I probably wouldn't watch it if was dubbed in English. I hate dubbed foreign language movies. I want to hear the original actors.


----------



## Gunnyman (Jul 10, 2003)

Just finished. It reminded me of Fargo meets the Sopranos. I hope there will be more.


----------



## markymark_ctown (Oct 11, 2004)

steve771 said:


> It amazes me that after spending however much they did, Netflix didn't take the time/money to dub in English. It's kinda immersion breaking to have to read the TV. If I want to read, I'll get a book.


really? that's the nuance of the show, from what i hear...

in queue...looking forward to watching. love they they put all 8 eps out there rather than one a week...


----------



## Gunnyman (Jul 10, 2003)

There's enough of a mix of English and Norwegian that I was able to use the subtitles to verify what the characters were saying. It was really well done.


----------



## ElJay (Apr 6, 2005)

I've watched a couple of episodes and I find it quite amusing. Dubbing would totally run it, and most of the conversations are flowing in and out of Norwegian and English so often that it's incredibly easy to follow along. Though I do have to admit that at least half of my streaming queue is usually non-English language movies, so I'm quite conditioned to "reading the TV" already.

▸ TASK INSTRUCTIONS:
A. In the forum thread, why does ElJay find the show incredibly easy to follow? Answer in one to three sentences.
B. According to the forum thread, how many episodes did Netflix put out at once instead of one a week?
C. How would you say the sentence "I want to hear the original actors." from the forum thread in Spanish?
The listing that comes next has no connection to the forum thread.

▸ DATA:
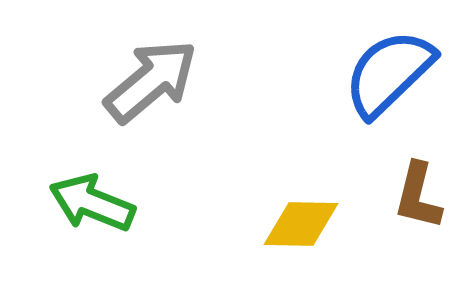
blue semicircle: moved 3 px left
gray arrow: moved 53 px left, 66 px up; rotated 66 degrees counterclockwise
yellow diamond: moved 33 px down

▸ TASK SOLUTIONS:
A. Most of the conversations move in and out of Norwegian and English so often that following along is incredibly easy. ElJay also admits to being conditioned to "reading the TV," since at least half of their streaming queue is usually non-English language movies.

B. All 8 episodes.

C. Quiero escuchar a los actores originales.